"""

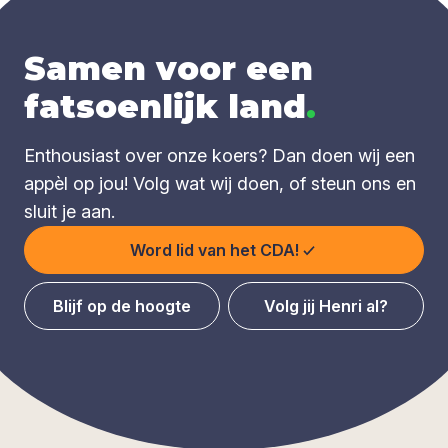
Samen voor een
fatsoenlijk land
.
Enthousiast over onze koers? Dan doen wij een
appèl op jou! Volg wat wij doen, of steun ons en
sluit je aan.
Word lid van het CDA!
Blijf op de hoogte
Volg jij Henri al?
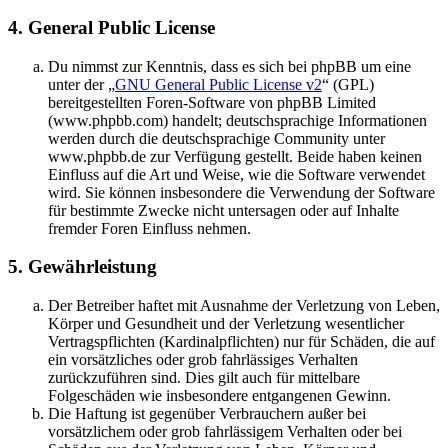
4. General Public License
Du nimmst zur Kenntnis, dass es sich bei phpBB um eine
unter der „
GNU General Public License v2
“ (GPL)
bereitgestellten Foren-Software von phpBB Limited
(www.phpbb.com) handelt; deutschsprachige Informationen
werden durch die deutschsprachige Community unter
www.phpbb.de zur Verfügung gestellt. Beide haben keinen
Einfluss auf die Art und Weise, wie die Software verwendet
wird. Sie können insbesondere die Verwendung der Software
für bestimmte Zwecke nicht untersagen oder auf Inhalte
fremder Foren Einfluss nehmen.
5. Gewährleistung
Der Betreiber haftet mit Ausnahme der Verletzung von Leben,
Körper und Gesundheit und der Verletzung wesentlicher
Vertragspflichten (Kardinalpflichten) nur für Schäden, die auf
ein vorsätzliches oder grob fahrlässiges Verhalten
zurückzuführen sind. Dies gilt auch für mittelbare
Folgeschäden wie insbesondere entgangenen Gewinn.
Die Haftung ist gegenüber Verbrauchern außer bei
vorsätzlichem oder grob fahrlässigem Verhalten oder bei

"""

Substitute "Zugriff" for every "Einfluss" in all the entries and write out their text again with nothing else changed, leaving out the pictures.

Samen voor een
fatsoenlijk land
.
Enthousiast over onze koers? Dan doen wij een
appèl op jou! Volg wat wij doen, of steun ons en
sluit je aan.
Word lid van het CDA!
Blijf op de hoogte
Volg jij Henri al?
4. General Public License
Du nimmst zur Kenntnis, dass es sich bei phpBB um eine
unter der „
GNU General Public License v2
“ (GPL)
bereitgestellten Foren-Software von phpBB Limited
(www.phpbb.com) handelt; deutschsprachige Informationen
werden durch die deutschsprachige Community unter
www.phpbb.de zur Verfügung gestellt. Beide haben keinen
Zugriff auf die Art und Weise, wie die Software verwendet
wird. Sie können insbesondere die Verwendung der Software
für bestimmte Zwecke nicht untersagen oder auf Inhalte
fremder Foren Zugriff nehmen.
5. Gewährleistung
Der Betreiber haftet mit Ausnahme der Verletzung von Leben,
Körper und Gesundheit und der Verletzung wesentlicher
Vertragspflichten (Kardinalpflichten) nur für Schäden, die auf
ein vorsätzliches oder grob fahrlässiges Verhalten
zurückzuführen sind. Dies gilt auch für mittelbare
Folgeschäden wie insbesondere entgangenen Gewinn.
Die Haftung ist gegenüber Verbrauchern außer bei
vorsätzlichem oder grob fahrlässigem Verhalten oder bei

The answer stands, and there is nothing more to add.